I feel your pain, had a c-section 2 months back and I do not look my best in the pics in the recovery room - who knows how I'd have looked strapped down to the opening table...

Hope it all goes well for you OP.

Wibblypiglikesbananas · 13/12/2013 13:52

Operating

Secretlypregnant · 13/12/2013 13:55

What is your relationship like with MIL? I think I would be inclined to talk to her directly - pre-empt any 'begging' on her part by explaining how you feel. And do it before the event, so she knows in advance what the score is.

Ragwort · 13/12/2013 13:56

I have never even heard of anyone taking photos during a CS - is nothing sacred these days Hmm.

jellybeans · 13/12/2013 13:58

YANBU. My MiL showed pics to all on sundry. I looked half dead.

babybearsmummy · 13/12/2013 14:02

YANBU, just put your foot down and say no. You could always hide the photos/ camera.

At least they're not like my mil and fil. All through my pregnancy they had it in their heads we'd call them when I went into labour so they could come to the hospital. Then they started saying they wanted to be in the room. I got so upset/ hormonal about it, that hubby promised not to call them until we were home and had had a sleep, shower and were all fed. It was lovely! Even if it did feel like we were sneaking off and hiding!

Balistapus · 13/12/2013 14:23

YANBU i have this issue with my mother. She never respects my boundaries, tells peolple private things I don't want sharing and emails photos to all and sundry.

Because of this, when I had a c section I told all visiting family members that they were not allowed to bring cameras to the hospital. We took a few pictutes ourselves and then emailed a couple of the baby a couple of weeks after the birth.

Put your foot down, be clear. It's your privacy and you don't have to justify it to anyone.

Scrounger · 13/12/2013 14:30

I can't believe he shared the pictures, there are clear boundaries and this is one of them. I've had 2 CSs in different hospitals and there was never a suggestion of taking a camera in. The first hospital forbid it, you could say that to your MIL.

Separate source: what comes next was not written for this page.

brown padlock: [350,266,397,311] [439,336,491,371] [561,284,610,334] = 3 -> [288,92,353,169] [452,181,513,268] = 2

I don't have any suggestions to add to those already suggested, love the idea of your DH naked in each shot, apart from blunt force trauma with a frying pan if he does it again. Is he normally so compliant with his mother?

caitlinsurrey · 13/12/2013 15:36

Thanks, I think this time I will just have to be a bitch and stand up for myself lol.

OP posts:
Balistapus · 13/12/2013 15:45

You're not being a bitch to not want people to take photos of you during major surgery and then show them to whoever they like.